Middle East Crude-Benchmarks fall; Saudi Arabia may hike Nov oil prices
Middle East crude benchmarks Oman, Dubai and Murban fell on Tuesday, following a broad sell-off in the global oil market as a stronger U.S. dollar dented demand from buyers holding other currencies, while the market awaited the OPEC+ panel later this week.
Top oil exporter Saudi Arabia may raise the price of its flagship Arab Light crude to Asia for a fifth straight month in November, underpinned by its prolonged voluntary output cut and resilient oil demand in the region.

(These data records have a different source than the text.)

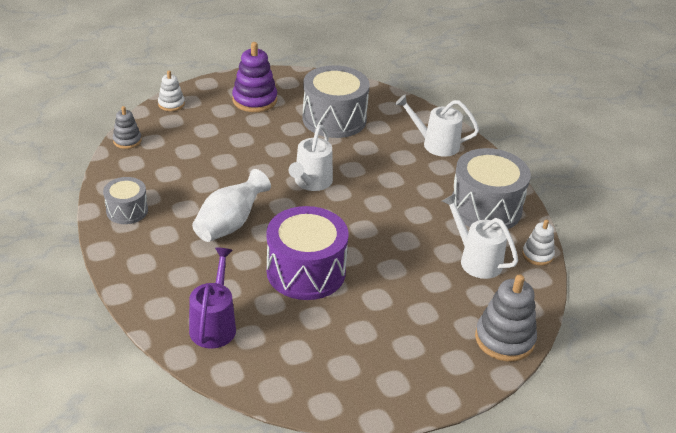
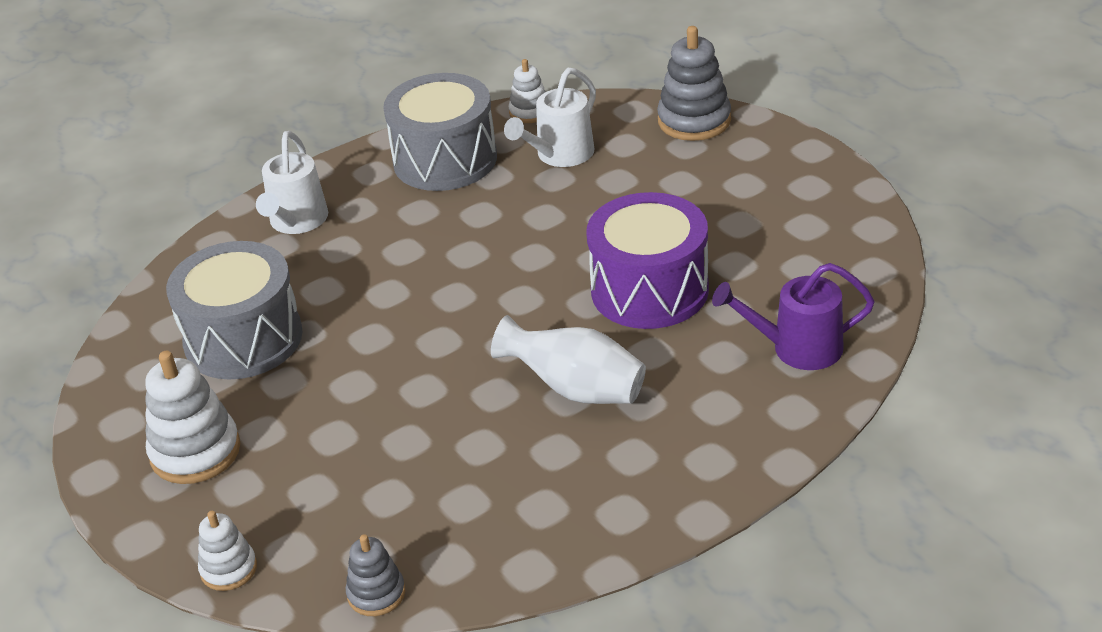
camera: 95 degrees left, 0 degrees up
grey drum [103,177,148,224] -> none
purple stacking toy [232,42,277,112] -> white stacking toy [145,351,240,484]
white watering can [289,125,333,191] -> none

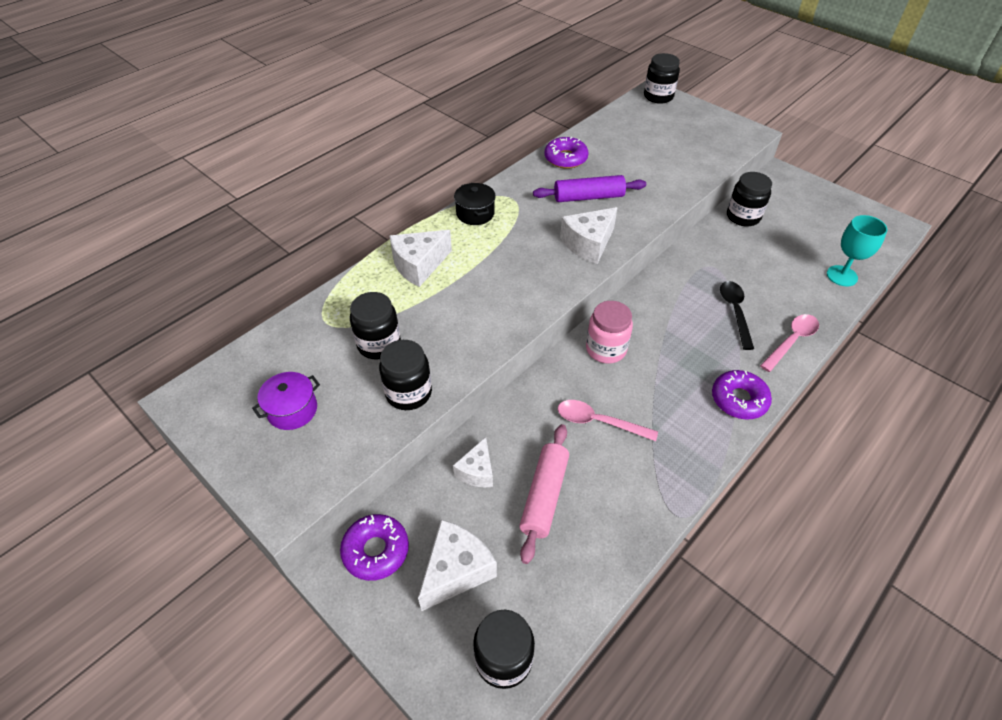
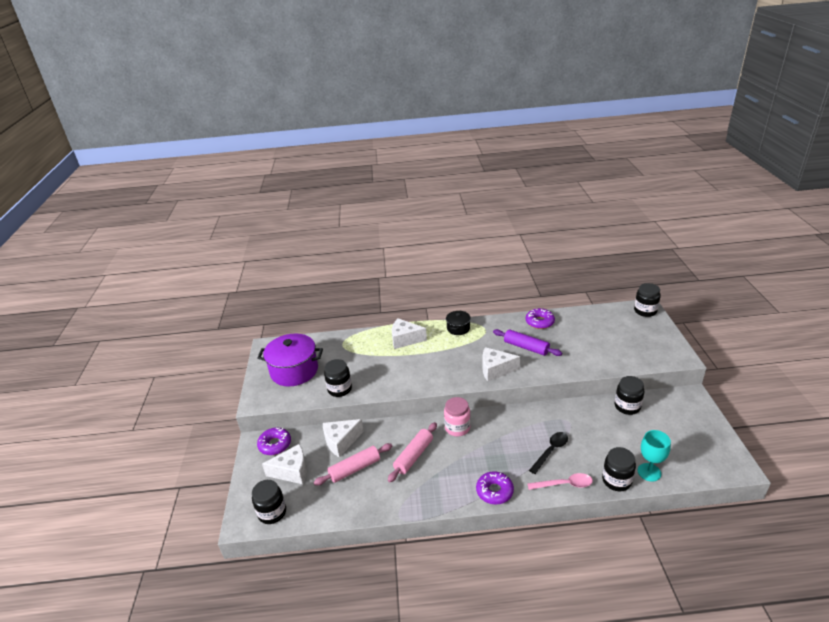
camera: 45 degrees right, 15 degrees down
purple pot [252,372,320,430] -> purple pot [257,333,323,386], size x1.95
black jar [350,292,401,360] -> black jar moved to [602,447,636,491]
white cheese [453,437,493,488] -> white cheese [323,419,364,458], size x1.57
pink spoon [558,400,658,441] -> pink rolling pin [388,422,437,482]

State oil giant Saudi Aramco 2222.SE may hike the official selling price (OSP) for its medium sour crude by about 45 cents a barrel for November, according to five respondents surveyed by Reuters, which would bring the price to its highest this year.
ASIAN REFINERIES
Japan’s biggest refiner, Eneos Corp, restarted the 141,000 barrels-per-day (bpd) crude distillation unit (CDU) at its Sakai refinery in western Japan on Sept. 19 after an unscheduled shutdown on Sept. 4, a company spokesperson said on Tuesday.

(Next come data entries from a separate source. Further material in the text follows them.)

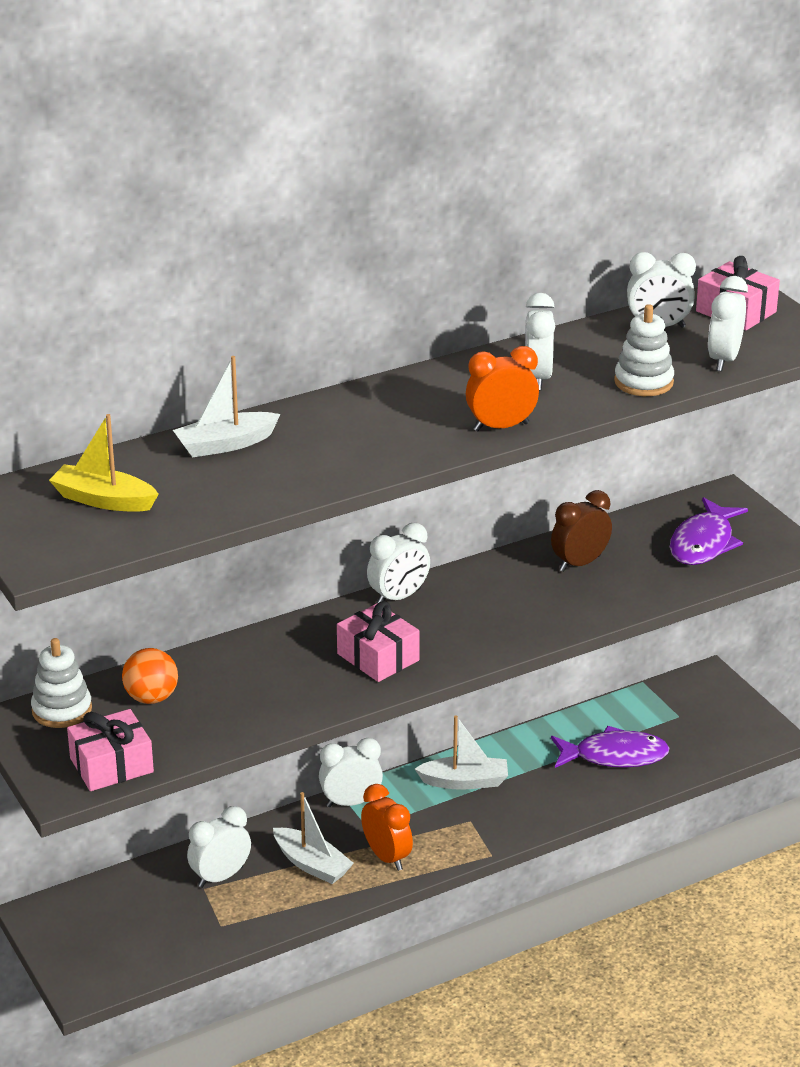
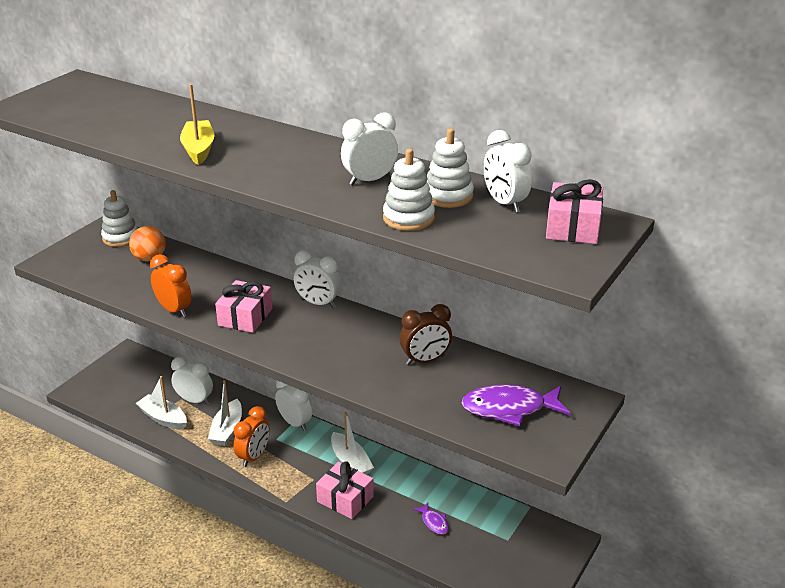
camera: 60 degrees right, 0 degrees up
yellow boat [49,414,159,512] -> yellow boat moved to [180,84,214,165]
pink gift [67,709,154,791] -> pink gift moved to [316,461,374,519]
white boat [173,356,280,457] -> white boat moved to [136,376,187,430]
orange clock [466,346,539,431] -> orange clock moved to [150,254,192,317]
brown clock [551,490,612,572] -> brown clock turned 135 degrees clockwise [400,304,452,365]
purple fish [551,726,669,768] -> purple fish [413,502,449,535], size x0.49
white clock [708,276,748,371] -> none
none -> white stacking toy [427,129,474,208]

The refiner, which is a unit of Eneos Holdings Inc 5020.T, shut the unit only a few days after restarting it on Aug. 31 following a turnaround.
The spokesperson declined to give the reason for the shutdown.
SINGAPORE CASH DEALS
Cash Dubai’s premium to swaps dipped 35 cents to $3.33 a barrel.
NEWS
Venezuela’s oil exports in September topped 800,000 barrels per day (bpd), the second highest monthly average this year, as state-run oil firm PDVSA and its joint ventures recovered output, particularly in the Orinoco Belt.
Russia’s flagship Urals crude oil blend traded at $83.80 per barrel on average in September, up from $74.00 per barrel in August, Russia’s Finance Ministry said on Monday, with the price remaining comfortably above a Western price cap.
The U.S. Permian basin in Texas and New Mexico, the biggest U.S. shale oil basin, has enough additional oil to develop and will continue to grow in the next few years, Occidental Petroleum CEO Vicki Hollub said on Tuesday.
India will manage if the price of oil goes above $100 per barrel even though such a price would not be in “anyone’s interest,” the country’s petroleum minister said on Tuesday at a conference in Abu Dhabi.